This seems to say that if physically assaulted you aren’t allowed to pull you weapon to discourage further attacks? Really…I understand not chancing after the initial aggressor, chancing seems stupid once they have retreated.

I also don’t understand the idea that a punch is not deadly force, people die or have grave bodily injury from being punched every day? If someone punches another person and they subsequently die isn’t it deadly force or is it still considered non-deadly force?

    Edward in reply to Merlin01. | February 2, 2019 at 9:33 am

    Regarding a punch as deadly force, to a degree it depends on who is throwing the punch. A Heavyweight professional boxer could well be using deadly force, while the average guy would not. It depends on the probability of the punch actually being deadly. I don’t know the probability statistic on a punch being deadly, but let’s say it is one in ten million for the average person. That is not going to be considered “deadly force” under the law, even though it is theoretically just barely possible but extremely unlikely.

      Merlin01 in reply to Edward. | February 2, 2019 at 10:33 am

      I appreciate the thoughtful response begs a few questions.

      How is someone suppose to know if someone is a professional fighter? Have you seen the female MMA fighters!

      Is someone suppose to break out the calculator and the statics and do the math at the moment of a attack?

      Why should someone gamble with their life, especially if they know nothing about an attacker except what is in front of them?

      I realize you don’t make the laws and I appreciate you helping to interpret them for me.

      Thanks Again!

    Mac45 in reply to Merlin01. | February 2, 2019 at 1:48 pm

    Whether or not you can produce a deadly weapon and use it as a threat to stop an attack, which is limited to the use of non-deadly force, depends, largely, upon the jurisdiction in which it occurs. Some states make a distinction between a threat and an actual use of force. Other states, such as Florida, equate the threatened use of force with the actual use of force, statutorily, for lawful self defense purposes. In Florida, you can not legally threaten to use deadly force [present a deadly weapon in a threatening manner] except in response to the use, or threatened use, of deadly force against you.

    Char Char Binks in reply to Merlin01. | February 2, 2019 at 5:06 pm

    No, it means your defensive action can’t be disproportionate and lawful at the same time. You can threaten with your gun to defend yourself. You can’t simply gun someone down in retaliation for a non-deadly force attack.

      Just one point here. It is unlawful in virtually every jurisdiction in the US to use force against another in RETALIATION for any attack. You may only use force to defend against an imminent attack or one which is in progress.

salman was struck in the chest and not knocked down–personally, unless the guy had severely injured me or one of my loved ones, would not have pursued the perpetrator–why?–if he’s fled and you’re safe leave it to the cops–a more relevant example would be an incident of the ” knock-out game ” where the object of the attack is to knock the victim unconscious and flee–to me, that’s using deadly force, albeit with fists–i’m going to hurt/cap some sob like that–period

    DaveGinOly in reply to texansamurai. | February 4, 2019 at 12:09 am

    I, for one, would never convict you, if I were on your jury.

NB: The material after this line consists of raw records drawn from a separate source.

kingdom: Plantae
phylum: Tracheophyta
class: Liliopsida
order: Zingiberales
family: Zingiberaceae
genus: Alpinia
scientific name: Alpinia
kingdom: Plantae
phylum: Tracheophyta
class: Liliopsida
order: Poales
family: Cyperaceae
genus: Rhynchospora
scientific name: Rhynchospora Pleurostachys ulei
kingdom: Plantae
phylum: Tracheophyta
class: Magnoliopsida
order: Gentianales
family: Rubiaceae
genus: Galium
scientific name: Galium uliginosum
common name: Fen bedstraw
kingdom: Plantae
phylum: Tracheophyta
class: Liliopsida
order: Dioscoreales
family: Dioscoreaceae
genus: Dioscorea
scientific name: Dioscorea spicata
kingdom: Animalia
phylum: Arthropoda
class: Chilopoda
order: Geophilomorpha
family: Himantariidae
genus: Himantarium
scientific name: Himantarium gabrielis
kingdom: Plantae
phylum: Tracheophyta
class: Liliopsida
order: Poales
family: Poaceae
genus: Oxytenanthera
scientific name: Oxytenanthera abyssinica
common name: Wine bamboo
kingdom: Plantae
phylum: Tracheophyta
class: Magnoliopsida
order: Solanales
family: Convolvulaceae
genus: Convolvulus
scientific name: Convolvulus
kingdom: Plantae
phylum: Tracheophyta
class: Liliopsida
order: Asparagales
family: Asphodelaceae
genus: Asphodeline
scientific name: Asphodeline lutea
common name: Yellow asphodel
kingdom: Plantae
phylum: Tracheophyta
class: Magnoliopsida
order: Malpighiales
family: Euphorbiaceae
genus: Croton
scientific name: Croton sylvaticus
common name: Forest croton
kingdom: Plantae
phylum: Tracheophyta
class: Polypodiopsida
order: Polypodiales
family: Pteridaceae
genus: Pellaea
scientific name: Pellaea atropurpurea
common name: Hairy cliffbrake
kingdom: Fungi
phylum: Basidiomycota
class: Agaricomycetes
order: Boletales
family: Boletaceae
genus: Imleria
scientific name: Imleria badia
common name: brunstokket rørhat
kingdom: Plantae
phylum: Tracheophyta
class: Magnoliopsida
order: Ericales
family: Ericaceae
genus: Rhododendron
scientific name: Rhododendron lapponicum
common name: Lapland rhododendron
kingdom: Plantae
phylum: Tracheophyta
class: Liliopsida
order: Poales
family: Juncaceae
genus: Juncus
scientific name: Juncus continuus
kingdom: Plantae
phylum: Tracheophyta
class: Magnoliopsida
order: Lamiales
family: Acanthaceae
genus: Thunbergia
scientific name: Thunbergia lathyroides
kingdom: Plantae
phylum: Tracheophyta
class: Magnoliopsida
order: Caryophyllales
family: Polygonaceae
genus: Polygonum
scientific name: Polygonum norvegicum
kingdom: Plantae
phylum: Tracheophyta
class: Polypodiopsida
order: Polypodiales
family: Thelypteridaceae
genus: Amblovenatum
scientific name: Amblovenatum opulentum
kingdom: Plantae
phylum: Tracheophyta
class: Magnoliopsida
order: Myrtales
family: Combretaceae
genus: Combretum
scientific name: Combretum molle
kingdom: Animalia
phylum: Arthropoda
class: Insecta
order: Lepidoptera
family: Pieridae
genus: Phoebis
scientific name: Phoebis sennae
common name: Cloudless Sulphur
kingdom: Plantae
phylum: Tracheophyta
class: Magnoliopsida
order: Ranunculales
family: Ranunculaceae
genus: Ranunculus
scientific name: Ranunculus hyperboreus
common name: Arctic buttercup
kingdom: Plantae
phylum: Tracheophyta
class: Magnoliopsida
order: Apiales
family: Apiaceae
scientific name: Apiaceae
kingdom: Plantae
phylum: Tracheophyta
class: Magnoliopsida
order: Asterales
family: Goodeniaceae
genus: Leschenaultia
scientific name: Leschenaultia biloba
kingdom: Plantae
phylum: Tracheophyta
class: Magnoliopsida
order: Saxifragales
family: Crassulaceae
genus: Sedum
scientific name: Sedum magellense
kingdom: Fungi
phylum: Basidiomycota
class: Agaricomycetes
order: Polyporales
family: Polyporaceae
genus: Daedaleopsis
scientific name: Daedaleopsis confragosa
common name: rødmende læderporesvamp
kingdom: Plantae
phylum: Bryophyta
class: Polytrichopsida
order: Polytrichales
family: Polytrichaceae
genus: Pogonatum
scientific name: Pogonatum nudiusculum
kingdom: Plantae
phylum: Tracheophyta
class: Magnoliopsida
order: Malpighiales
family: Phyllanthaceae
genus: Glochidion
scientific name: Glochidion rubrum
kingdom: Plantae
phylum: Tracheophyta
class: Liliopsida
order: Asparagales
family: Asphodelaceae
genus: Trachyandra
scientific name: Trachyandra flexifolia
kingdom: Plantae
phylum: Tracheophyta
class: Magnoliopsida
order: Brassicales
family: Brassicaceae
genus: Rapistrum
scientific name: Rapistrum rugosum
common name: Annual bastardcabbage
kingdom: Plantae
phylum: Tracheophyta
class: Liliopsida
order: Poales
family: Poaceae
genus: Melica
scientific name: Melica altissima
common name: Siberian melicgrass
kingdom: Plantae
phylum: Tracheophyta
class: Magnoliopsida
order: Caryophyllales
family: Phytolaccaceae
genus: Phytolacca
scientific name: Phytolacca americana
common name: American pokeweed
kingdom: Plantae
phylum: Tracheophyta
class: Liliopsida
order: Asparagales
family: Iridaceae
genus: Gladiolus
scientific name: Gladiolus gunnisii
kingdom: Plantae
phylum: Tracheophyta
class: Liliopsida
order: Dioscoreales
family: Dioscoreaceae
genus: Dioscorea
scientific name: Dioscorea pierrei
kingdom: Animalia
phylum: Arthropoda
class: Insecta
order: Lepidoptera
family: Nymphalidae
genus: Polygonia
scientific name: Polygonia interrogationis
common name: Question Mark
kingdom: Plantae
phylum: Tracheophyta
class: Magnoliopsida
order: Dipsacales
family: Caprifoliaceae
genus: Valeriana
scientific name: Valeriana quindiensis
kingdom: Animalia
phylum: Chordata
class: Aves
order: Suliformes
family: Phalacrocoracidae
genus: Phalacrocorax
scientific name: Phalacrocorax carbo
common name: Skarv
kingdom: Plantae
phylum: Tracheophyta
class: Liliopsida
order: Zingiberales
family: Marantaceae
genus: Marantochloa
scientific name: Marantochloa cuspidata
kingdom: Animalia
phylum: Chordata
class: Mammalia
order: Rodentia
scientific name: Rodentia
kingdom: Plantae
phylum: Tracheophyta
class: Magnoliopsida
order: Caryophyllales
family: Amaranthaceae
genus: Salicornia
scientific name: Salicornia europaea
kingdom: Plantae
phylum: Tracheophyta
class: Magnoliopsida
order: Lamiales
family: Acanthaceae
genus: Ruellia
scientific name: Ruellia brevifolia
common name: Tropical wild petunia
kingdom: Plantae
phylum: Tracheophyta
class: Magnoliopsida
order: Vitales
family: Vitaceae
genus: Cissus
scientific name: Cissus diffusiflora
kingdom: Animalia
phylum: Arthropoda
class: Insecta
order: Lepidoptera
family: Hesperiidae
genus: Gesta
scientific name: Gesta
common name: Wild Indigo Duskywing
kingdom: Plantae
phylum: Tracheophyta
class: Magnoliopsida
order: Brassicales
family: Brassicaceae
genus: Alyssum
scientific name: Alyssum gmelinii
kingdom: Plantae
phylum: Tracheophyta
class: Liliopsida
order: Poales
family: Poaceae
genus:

    There is no such thing as “non-lethal force.” Any force, if applied properly and/or repeatedly can be lethal. Although a non-trained person has little chance of killing me with a single blow, he has a much greater chance of knocking me out with one or more blows. Once out, I am at his mercy. At the time he launches his attack against me, I will have no or limited intelligence about his capabilities or intentions. As far as I’m concerned, he’s capable of killing me and intends to do so.

    Additionally, 80% of people shot with handguns survive. That means there is only a 1 in 5 chance that a defensive use of a handgun will actually be lethal. That also means that a criminal using a handgun has a 4 in 5 chance of launching what will actually be a non-lethal attack. At what point in the shift of the odds does the law consider the attack “lethal”? Do I have to know the odds and the law? The state insists that I not only have to know the law, but, in the moment I’m being assaulted, I must understand how it may be applied in the situation when viewed in its totality (something I can’t be assured of knowing), all while trying to defend myself against a potentially lethal attack (all attacks are potentially lethal). I think my computer will be using its cycles on more important matters at that moment – like survival.

    I believe that every innocent person has the right to assure his or her survival of a criminal attack. I further believe that an attacker surrenders his own right to survive the encounter upon launching a criminal assault. Whatever happens as a result of a criminal attack is the responsibility of the attacker, because his initial actions were criminal, and the law should not burden the innocent with any care or consideration for the attacker’s welfare or his demise, should it occur as a result of his actions. The law abiding defender who was going about his ways in a peaceable manner did not ask to have need of specialized legal knowledge or the burdens of such decision-making. If the peaceful citizen, in this moment of extreme stress, acts in such manner as to assure his own survival, I think he has done that which is lawful, regardless of what statutes say. “Not guilty” will be my verdict. A death that results from actions initiated by a malefactor is the responsibility of the malefactor, even when it is the malefactor who dies. The malefactor is responsible for putting his victim’s survival into doubt and responsible for whatever actions the victim takes to defend himself, not matter how ill-considered, inappropriate, or disproportionate they may seem. This is a risk a person must accept to his own survival whenever he becomes an outlaw. I believe an outlaw is not merely acting outside the law, but he has also put himself outside the protection of the law, even if only temporarily and for a few fractions of a second.